The Modern Baker: Time-Saving Techniques for Breads, Tarts, Pies, Cakes and Cookies (Best Baking)

by Nick Malgieri

This falls short of being "The 60-Minute Baker," but Nick Malgieri shaves a lot of time from a host of the old standards and a wide array of the unexpected.


Paley's Place Cookbook: Recipes and Stories from the Pacific Northwest (Best American Regional)

by Robert Reynolds, Kimberly Paley, Vitaly Paley

I was supposed to have a food-oriented trip to Portland, Oregon this Summer. Alas, the trip fell through. Until I'm able to enjoy the cornucopia of Oregon, this book will have to do.

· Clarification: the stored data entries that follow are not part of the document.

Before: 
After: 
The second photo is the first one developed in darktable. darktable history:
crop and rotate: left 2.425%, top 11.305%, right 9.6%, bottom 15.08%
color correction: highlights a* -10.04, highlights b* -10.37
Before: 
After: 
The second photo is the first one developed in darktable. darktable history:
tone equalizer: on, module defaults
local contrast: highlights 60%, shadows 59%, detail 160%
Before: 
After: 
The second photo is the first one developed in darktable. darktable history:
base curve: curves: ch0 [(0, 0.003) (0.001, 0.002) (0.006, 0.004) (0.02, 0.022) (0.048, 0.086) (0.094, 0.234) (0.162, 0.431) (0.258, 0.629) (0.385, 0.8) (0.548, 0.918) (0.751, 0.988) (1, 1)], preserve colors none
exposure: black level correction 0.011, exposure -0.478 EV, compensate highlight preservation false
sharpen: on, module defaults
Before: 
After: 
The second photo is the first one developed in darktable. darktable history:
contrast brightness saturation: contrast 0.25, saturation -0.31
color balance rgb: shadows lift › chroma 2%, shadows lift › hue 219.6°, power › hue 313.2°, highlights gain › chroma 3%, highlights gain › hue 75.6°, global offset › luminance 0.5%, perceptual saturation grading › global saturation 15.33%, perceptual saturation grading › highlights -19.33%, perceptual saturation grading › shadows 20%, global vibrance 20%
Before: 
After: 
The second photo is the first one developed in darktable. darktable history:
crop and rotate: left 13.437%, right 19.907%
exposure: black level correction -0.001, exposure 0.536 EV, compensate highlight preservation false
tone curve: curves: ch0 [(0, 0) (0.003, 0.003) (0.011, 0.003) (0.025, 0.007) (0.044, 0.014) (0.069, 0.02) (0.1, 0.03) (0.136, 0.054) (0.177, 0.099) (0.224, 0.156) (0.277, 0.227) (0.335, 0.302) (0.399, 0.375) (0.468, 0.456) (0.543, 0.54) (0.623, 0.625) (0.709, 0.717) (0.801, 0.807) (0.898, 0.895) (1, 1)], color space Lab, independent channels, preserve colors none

Urban Italian: Simple Recipes and True Stories from a Life in Food (Best Italian)

by Gwen Hyman, Andrew Carmellini

I've had Carmellini's roasted Brussels Sprouts three or four times. It shouldn't be legal for Brussels Sprouts to be that good. (They're so good that I've chosen to capitalize the words — Brussels Sprouts.)

If the rest of his food comes close to those Brussels Sprouts then this might be THE cookbook pick up.


Fat: An Appreciation of a Misunderstood Ingredient, With Recipes (Honorable Mention)

by Jennifer McLagan, photography by Leigh Beisch

Peter S. from Brooklyn, NY says:

Duck fat. Caul fat. Leaf lard. Bacon. Ghee. Suet. Schmaltz. Cracklings. Wipe the drool off your chin and lick — er, click that book cover to learn more.


Cooking with Les Dames d'Escoffier: At Home with the Women Who Shape the Way We Eat and Drink (Honorable Mention)

by Pat Mozersky, edited by Marcella Rosene, photography by Tracey Maurer

This book isn't as stuffy as you might think. These women collectively have enough experience in the kitchen that they transcend stuffy and slide right over to downright clever and informative.